- **ACTIVITY**
Transcribe nothing except the lines below that run from the one with "pyautogui.scroll(-8, 586, 252)" to the one with "pyautogui.scroll(-5, 720, 312)", ends included, and do not copy any picture.

___ EXTRACTED ENTRIES

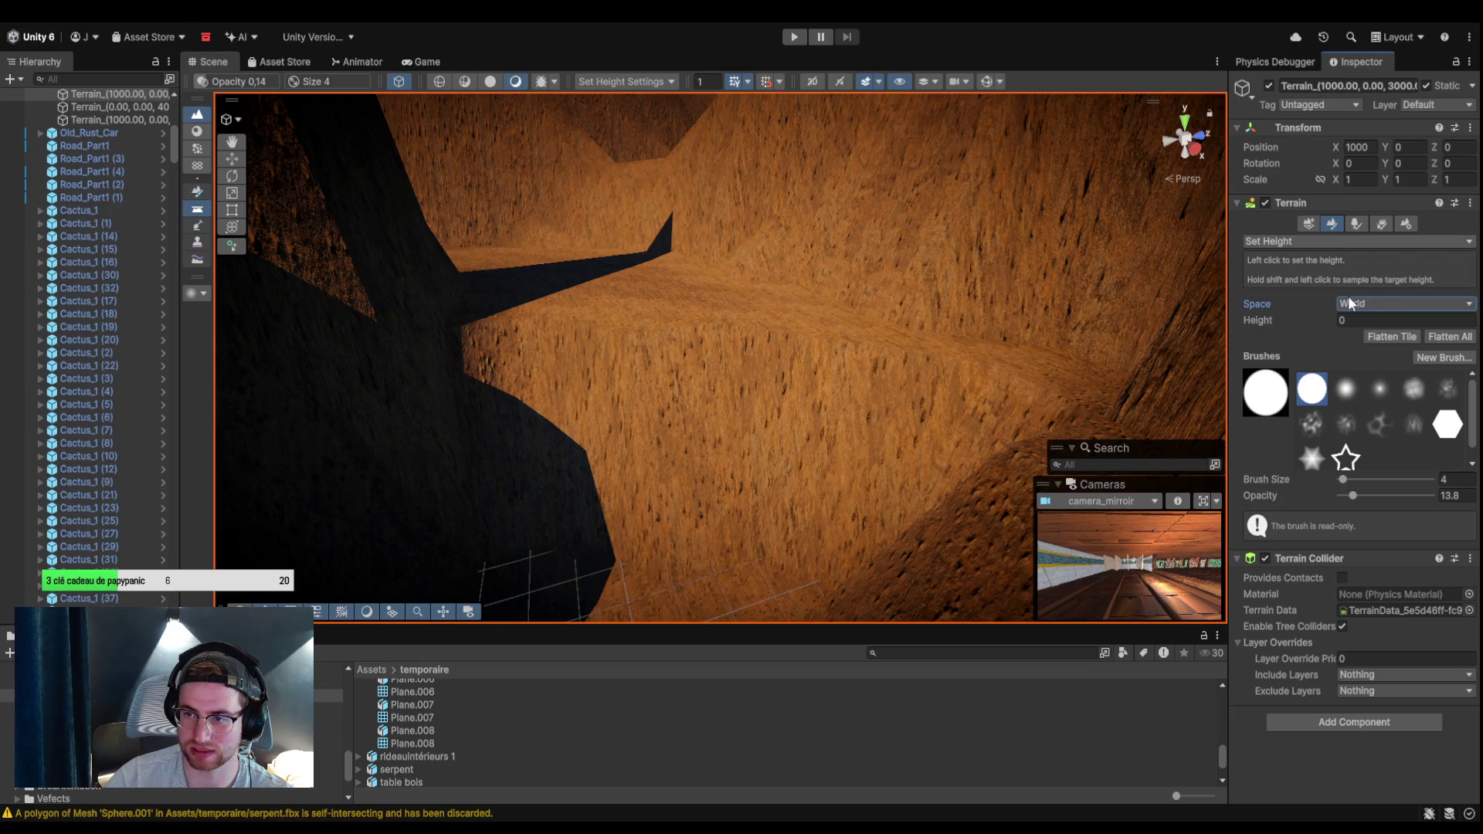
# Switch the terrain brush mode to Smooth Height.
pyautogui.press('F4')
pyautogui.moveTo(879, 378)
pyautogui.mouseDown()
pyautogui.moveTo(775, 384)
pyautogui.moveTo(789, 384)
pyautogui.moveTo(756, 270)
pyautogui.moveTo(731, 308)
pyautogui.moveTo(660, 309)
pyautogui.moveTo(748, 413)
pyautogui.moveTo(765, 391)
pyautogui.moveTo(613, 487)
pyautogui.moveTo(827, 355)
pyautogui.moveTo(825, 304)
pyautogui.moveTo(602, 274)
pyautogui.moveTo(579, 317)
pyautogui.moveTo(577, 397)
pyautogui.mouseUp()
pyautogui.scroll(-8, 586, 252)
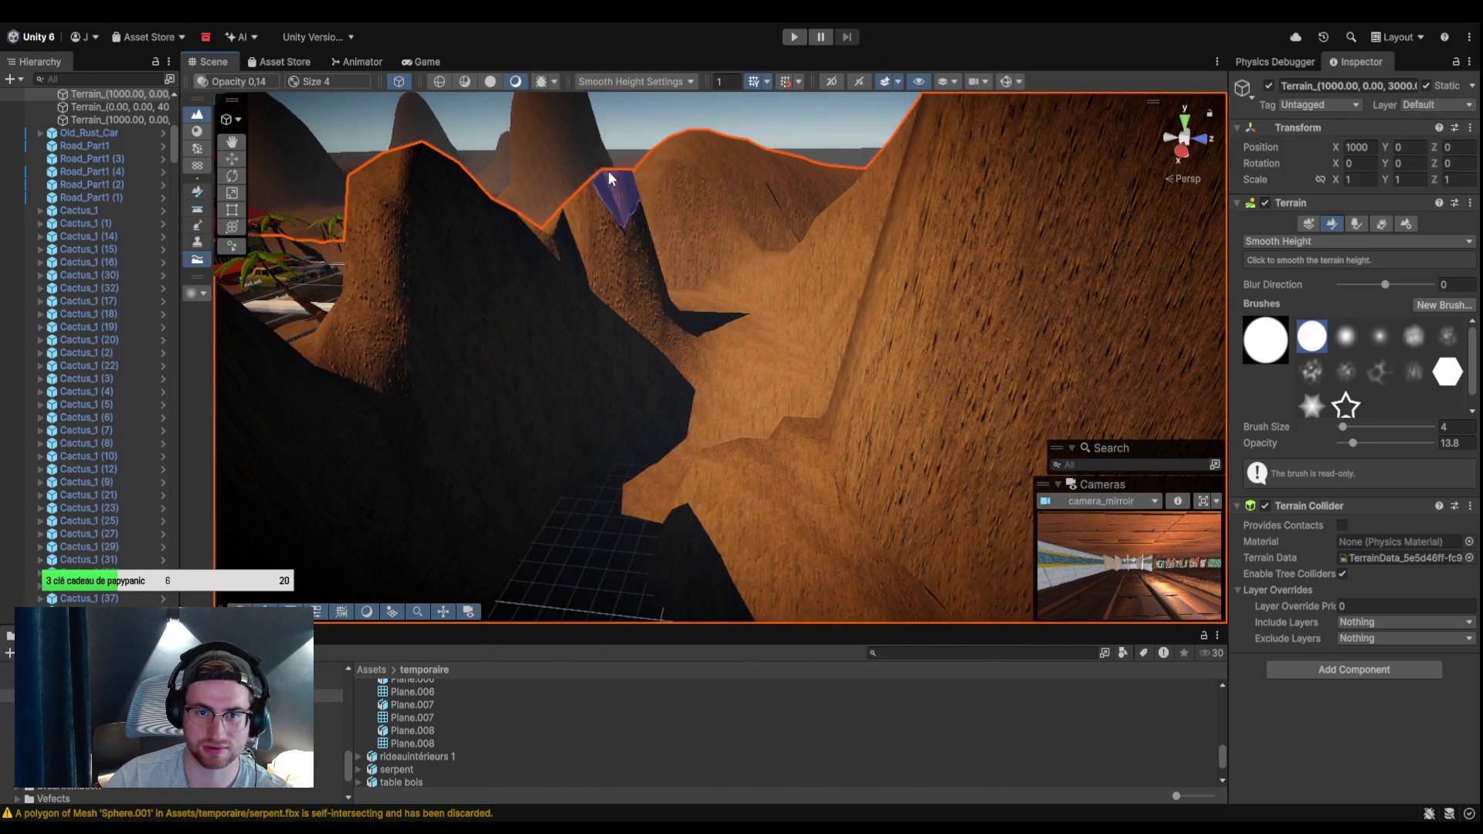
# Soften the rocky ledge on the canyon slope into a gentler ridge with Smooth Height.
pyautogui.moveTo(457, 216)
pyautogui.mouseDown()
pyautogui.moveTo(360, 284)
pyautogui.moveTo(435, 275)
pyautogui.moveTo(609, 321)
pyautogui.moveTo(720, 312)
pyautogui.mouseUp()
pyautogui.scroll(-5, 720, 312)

______
___ EXTRACTED ENTRIES

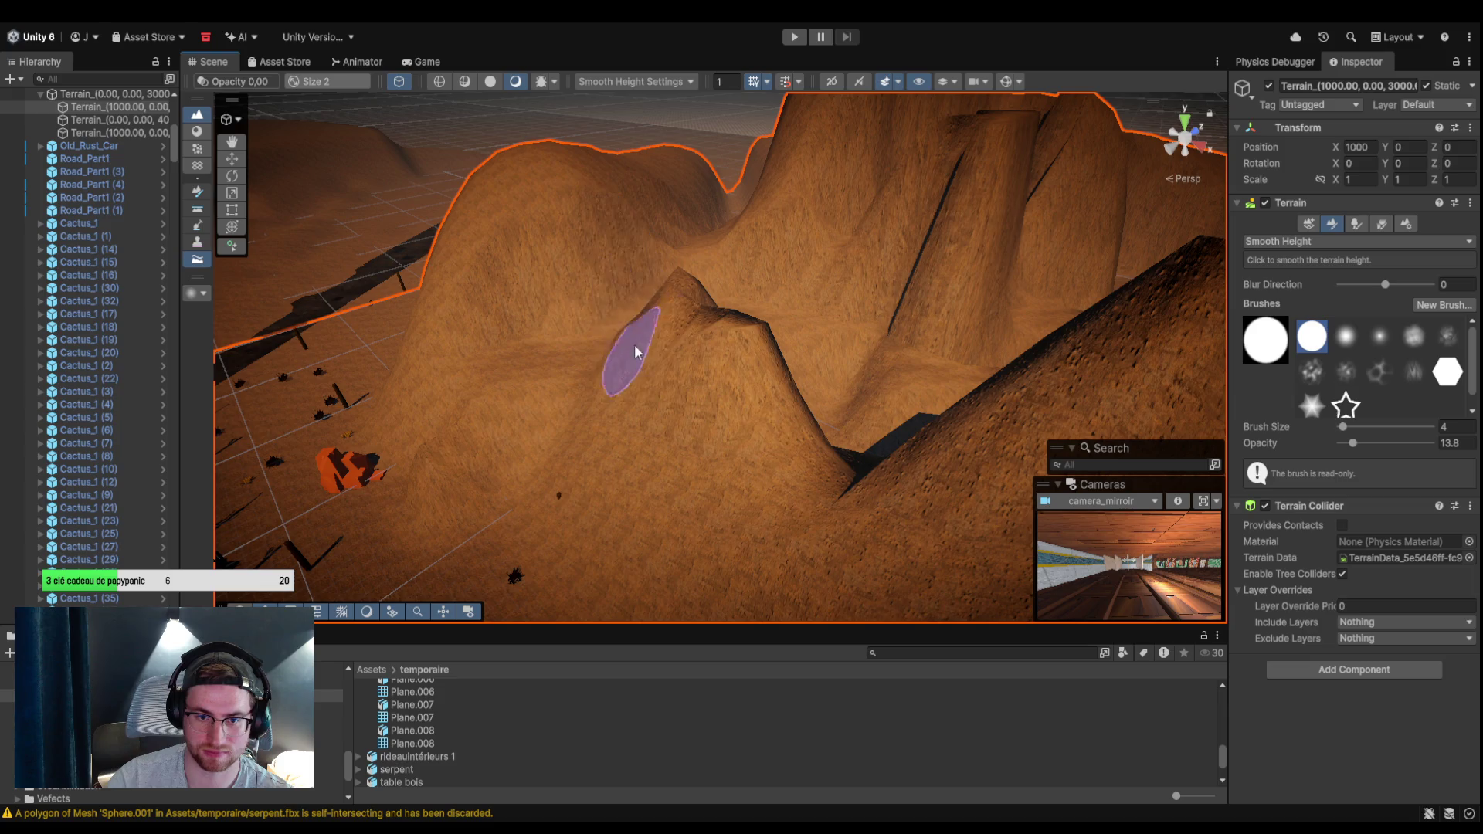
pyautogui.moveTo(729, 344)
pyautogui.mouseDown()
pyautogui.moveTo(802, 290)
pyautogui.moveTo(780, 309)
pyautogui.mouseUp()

______

- **EXERCISE RESULT**
pyautogui.scroll(-8, 586, 252)
# Soften the rocky ledge on the canyon slope into a gentler ridge with Smooth Height.
pyautogui.moveTo(457, 216)
pyautogui.mouseDown()
pyautogui.moveTo(360, 284)
pyautogui.moveTo(435, 275)
pyautogui.moveTo(609, 321)
pyautogui.moveTo(720, 312)
pyautogui.mouseUp()
pyautogui.scroll(-5, 720, 312)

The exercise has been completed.